The world is largely the domain of the healthy in body and spirit; it is not necessarily a fun place for the sickly and the lame. Neither of these are conditions I can claim to know too much about, but, in recent years, I have at least learned something of them: I've had three surgeries in the three years since I've moved to West Virginia -- on my back, my hip, and, now, on my right Achilles tendon -- and have spent more time on crutches and in a wheelchair and with the assistance of a walker during that time than in all my previous life combined.

There is a big difference, as most of you know, between a condition that is temporary and one that is permanent: For the former, at least, there's a light at the end of a tunnel, a harbinger of better times ahead. Whether or not the philosopher Nietzsche was right about whatever doesn't kill us making us better, there isn't much we can't endure when we know that suffering will soon end. And suffering, at the very least, sometimes deepens our humility, and our capacity for empathy.

 

For years now, I've admired the man who enters the WVU Student Rec Center alone with his walker every morning at the same time I do, removes his prosthetic leg, and lowers himself into the swimming pool beside me.
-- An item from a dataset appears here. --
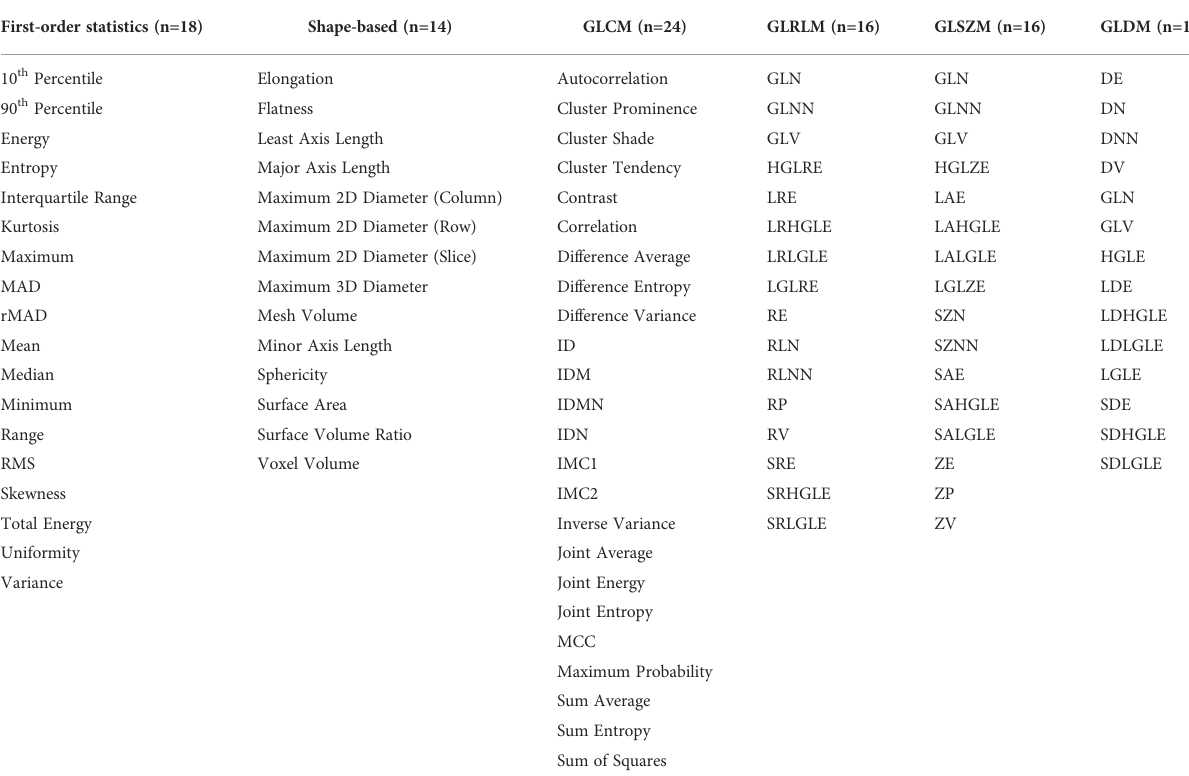
TABLE 1 The list of extracted radiomics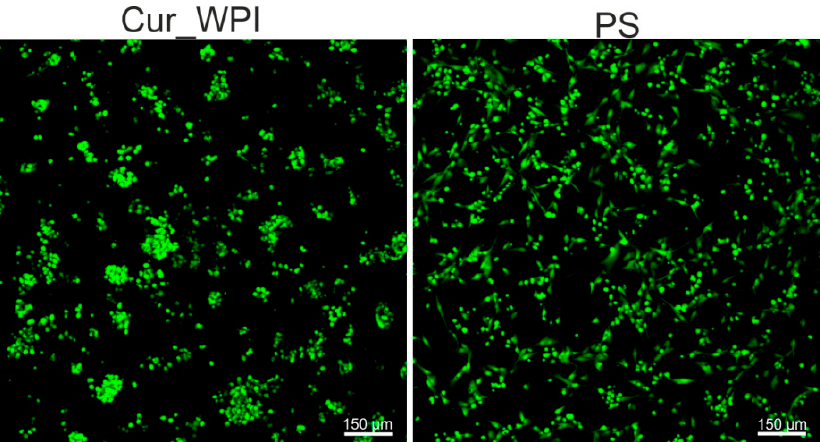
Figure 5. Confocal microscope images showing viability of chondrocytes cultured on Cur_WPI biomaterial and polystyrene (PS) after 48-h incubation. Live cells emitted green fluorescence, while dead cells gave red fluorescence. Magnification 100×, scale bar was 150 μ m.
Now, I admire him even more.

For myself, these months I've spent in recent years seated in wheelchairs and making my way with walkers have taught me at least one thing: that it's not an easy life for the handicapped and lame. Among the first, and most valuable, things to go is one's independence: One finds oneself dependent, not merely on the kindness of strangers, but even more deeply on the kindness of friends and loved ones. There's nothing like a few weeks in a wheelchair to teach you something about what the word "community" truly means.

"Your chance of rescue from any despair," wrote the late Reynolds Price, whom cancer of the spinal column left wheelchair-bound and without the use of most of his body, "lies, if it lies anywhere, in your eventual decision to abandon the deathwatch by the corpse of your old self and to search out a new inhabitable body."

This, it occurs to me, is exactly what the permanently lamed and handicapped must learn to do: abandon the deathwatch by the corpse of their old selves and search out a new inhabitable body. But, if my weeks and months of immobility and dependence have taught me anything, they have taught me this: their job isn't easy.

 

The handicapped -- despite a world that has grown progressively more aware of, and amenable to, their existence -- have their work cut out for them in a universe not exactly designed with them in mind. Steps, hills, curbs, stones, uneven pavement and inclement weather are but a few of the daily challenges they face ... not to mention keeping their spirits up and simply making it to work. In the world we know, the intact of body have, no pun intended, a real leg up at almost every turn.

I've been among the handicapped only a short time, and-- at least for now-I assume only temporarily. But it's been enough to teach me something of what they, on a daily basis and for the rest of their lives, must endure. They may not need our sympathy, but of one thing I'm entirely certain: they most certainly deserve our admiration.